§ **Assignment**
Nothing but a number should be given: how many lines of the records include "casing"?

** Input data follows **

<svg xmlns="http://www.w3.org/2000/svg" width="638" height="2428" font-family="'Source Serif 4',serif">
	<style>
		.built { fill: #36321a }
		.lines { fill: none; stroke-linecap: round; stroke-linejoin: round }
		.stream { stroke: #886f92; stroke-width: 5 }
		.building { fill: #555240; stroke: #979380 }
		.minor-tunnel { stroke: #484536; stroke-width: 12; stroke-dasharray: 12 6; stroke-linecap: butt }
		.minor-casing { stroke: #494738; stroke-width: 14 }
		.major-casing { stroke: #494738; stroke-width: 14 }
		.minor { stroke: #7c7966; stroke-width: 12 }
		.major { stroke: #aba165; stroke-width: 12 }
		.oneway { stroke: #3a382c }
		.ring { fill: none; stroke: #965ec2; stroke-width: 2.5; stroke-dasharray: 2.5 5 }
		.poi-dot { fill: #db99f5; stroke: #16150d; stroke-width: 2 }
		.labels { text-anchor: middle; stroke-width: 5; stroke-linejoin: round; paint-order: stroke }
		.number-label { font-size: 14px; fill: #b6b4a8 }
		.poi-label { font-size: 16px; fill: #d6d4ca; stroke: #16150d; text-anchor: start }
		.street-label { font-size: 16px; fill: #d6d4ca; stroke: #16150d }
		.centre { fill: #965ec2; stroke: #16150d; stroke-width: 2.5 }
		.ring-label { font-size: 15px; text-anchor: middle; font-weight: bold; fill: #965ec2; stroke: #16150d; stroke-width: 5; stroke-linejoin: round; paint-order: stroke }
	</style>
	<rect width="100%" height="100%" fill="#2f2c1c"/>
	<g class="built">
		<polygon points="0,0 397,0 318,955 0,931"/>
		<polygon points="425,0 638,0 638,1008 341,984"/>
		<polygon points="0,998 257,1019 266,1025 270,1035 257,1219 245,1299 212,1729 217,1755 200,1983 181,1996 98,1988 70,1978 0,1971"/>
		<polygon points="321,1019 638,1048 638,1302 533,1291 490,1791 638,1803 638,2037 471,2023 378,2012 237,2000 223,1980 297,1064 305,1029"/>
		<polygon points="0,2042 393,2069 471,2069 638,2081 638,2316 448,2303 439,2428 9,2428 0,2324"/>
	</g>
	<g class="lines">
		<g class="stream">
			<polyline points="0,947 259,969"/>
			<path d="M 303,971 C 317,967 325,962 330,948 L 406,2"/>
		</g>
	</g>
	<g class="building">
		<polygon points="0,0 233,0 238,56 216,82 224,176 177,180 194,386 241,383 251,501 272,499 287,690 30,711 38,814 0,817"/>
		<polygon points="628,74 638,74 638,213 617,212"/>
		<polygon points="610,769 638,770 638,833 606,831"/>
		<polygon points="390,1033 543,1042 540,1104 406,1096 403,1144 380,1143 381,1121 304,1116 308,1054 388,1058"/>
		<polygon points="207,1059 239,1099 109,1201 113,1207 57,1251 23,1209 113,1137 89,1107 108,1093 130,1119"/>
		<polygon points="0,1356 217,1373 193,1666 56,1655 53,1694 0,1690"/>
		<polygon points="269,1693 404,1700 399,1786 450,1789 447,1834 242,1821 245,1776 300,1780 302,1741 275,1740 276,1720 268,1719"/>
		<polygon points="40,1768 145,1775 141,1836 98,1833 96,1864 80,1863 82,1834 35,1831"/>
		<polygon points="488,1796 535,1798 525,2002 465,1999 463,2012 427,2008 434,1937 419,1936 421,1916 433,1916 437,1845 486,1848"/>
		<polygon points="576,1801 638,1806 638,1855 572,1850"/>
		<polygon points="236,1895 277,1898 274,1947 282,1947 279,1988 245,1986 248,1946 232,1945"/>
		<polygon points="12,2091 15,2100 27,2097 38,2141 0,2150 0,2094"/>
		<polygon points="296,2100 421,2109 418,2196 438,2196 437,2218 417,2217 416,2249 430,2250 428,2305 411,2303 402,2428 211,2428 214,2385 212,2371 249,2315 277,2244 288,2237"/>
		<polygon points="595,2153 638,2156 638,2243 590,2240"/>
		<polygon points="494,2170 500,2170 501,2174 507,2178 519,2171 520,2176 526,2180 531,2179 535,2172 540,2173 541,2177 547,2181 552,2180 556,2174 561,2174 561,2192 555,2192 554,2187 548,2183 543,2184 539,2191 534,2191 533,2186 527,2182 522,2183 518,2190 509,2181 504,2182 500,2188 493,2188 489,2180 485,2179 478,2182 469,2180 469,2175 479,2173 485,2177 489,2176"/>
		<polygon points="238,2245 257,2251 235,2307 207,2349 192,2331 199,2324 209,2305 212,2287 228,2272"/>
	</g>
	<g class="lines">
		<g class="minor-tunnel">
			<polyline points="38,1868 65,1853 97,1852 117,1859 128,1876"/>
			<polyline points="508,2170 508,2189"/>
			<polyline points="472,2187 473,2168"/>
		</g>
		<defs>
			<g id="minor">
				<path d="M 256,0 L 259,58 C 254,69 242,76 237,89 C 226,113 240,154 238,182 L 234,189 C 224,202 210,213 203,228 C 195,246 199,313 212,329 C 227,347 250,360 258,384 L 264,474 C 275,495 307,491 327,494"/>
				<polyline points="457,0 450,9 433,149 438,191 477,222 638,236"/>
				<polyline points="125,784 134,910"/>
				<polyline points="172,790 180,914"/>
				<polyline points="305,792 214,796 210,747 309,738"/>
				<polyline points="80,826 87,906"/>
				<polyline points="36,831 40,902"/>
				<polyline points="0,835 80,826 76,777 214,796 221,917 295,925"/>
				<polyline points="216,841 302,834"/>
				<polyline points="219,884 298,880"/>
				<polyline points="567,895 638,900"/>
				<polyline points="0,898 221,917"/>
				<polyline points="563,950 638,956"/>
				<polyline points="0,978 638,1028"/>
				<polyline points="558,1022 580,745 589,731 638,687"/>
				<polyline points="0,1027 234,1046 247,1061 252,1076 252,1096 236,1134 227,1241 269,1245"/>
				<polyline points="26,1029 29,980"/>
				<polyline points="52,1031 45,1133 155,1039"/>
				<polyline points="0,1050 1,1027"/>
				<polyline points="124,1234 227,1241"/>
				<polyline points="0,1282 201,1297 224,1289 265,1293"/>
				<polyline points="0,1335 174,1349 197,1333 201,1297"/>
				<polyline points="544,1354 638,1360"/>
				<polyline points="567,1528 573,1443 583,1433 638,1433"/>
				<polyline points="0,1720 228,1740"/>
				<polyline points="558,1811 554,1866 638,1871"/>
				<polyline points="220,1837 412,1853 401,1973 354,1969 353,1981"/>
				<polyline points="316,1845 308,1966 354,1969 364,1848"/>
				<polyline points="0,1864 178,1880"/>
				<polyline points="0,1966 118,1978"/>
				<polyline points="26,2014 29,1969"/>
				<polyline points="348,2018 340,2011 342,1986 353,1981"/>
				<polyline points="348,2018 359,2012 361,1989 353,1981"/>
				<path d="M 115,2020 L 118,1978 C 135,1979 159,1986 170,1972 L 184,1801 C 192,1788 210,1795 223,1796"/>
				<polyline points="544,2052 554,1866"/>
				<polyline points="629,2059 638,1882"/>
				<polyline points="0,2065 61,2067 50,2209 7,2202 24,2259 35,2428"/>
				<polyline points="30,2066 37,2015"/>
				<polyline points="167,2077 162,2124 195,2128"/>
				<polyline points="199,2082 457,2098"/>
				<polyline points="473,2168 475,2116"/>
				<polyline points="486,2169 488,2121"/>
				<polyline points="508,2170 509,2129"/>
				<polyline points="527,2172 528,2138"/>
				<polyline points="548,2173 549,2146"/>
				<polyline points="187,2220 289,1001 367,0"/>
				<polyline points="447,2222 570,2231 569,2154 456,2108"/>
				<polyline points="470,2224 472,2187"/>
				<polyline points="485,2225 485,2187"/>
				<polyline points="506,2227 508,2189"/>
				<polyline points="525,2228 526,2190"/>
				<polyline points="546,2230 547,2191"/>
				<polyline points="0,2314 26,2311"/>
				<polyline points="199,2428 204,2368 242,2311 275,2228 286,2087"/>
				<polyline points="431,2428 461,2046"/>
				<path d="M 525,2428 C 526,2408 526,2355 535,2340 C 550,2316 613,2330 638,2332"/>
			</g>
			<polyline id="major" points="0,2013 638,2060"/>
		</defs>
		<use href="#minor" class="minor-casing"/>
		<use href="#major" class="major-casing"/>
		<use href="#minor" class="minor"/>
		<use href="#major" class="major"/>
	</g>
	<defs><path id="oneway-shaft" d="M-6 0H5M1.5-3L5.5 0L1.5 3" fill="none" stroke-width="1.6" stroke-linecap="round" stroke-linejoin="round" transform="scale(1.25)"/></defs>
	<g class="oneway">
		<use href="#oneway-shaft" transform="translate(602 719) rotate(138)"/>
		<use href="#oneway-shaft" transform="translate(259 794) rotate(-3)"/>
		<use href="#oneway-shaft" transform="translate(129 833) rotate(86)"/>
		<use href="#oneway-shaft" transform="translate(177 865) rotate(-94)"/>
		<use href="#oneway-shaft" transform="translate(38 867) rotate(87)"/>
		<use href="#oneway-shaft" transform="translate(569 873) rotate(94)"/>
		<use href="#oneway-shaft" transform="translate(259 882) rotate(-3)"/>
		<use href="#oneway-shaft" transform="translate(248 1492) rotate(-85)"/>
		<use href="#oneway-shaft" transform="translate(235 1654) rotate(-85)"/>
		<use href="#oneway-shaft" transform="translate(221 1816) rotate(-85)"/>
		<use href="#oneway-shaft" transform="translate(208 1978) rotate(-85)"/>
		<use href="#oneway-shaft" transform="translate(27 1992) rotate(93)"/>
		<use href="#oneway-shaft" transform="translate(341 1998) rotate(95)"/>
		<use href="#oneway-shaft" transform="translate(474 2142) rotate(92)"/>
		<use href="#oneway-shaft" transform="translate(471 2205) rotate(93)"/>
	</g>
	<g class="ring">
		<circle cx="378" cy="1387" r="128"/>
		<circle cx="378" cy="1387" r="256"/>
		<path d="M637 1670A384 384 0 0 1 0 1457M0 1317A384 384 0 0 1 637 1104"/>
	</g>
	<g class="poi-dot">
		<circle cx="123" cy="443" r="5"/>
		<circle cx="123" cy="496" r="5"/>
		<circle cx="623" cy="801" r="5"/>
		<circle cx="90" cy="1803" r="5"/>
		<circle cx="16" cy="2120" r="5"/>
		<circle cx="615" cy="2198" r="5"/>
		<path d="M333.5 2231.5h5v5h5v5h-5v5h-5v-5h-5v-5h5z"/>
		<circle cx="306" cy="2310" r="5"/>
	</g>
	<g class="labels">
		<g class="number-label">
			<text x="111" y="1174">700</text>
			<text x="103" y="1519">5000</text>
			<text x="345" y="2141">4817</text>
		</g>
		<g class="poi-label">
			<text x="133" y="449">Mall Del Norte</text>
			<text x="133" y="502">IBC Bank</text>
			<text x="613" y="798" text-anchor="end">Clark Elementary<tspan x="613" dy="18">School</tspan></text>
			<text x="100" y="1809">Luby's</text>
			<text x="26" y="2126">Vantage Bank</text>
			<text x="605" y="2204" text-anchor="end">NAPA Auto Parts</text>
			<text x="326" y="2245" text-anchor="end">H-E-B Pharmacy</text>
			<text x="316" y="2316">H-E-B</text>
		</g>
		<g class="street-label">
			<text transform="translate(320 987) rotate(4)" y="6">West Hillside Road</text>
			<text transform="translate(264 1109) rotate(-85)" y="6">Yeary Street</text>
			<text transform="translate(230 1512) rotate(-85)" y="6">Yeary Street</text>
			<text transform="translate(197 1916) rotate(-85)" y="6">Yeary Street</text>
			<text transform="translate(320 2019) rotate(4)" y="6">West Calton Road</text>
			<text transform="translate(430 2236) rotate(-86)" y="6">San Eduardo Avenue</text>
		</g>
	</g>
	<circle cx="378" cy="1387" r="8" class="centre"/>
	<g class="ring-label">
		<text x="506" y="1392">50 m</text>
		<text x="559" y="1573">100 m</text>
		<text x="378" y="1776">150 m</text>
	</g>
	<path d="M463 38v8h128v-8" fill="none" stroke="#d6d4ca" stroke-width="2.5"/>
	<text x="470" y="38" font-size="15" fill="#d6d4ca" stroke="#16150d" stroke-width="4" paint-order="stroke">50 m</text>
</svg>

** End of Input data **

§ **Solution**
4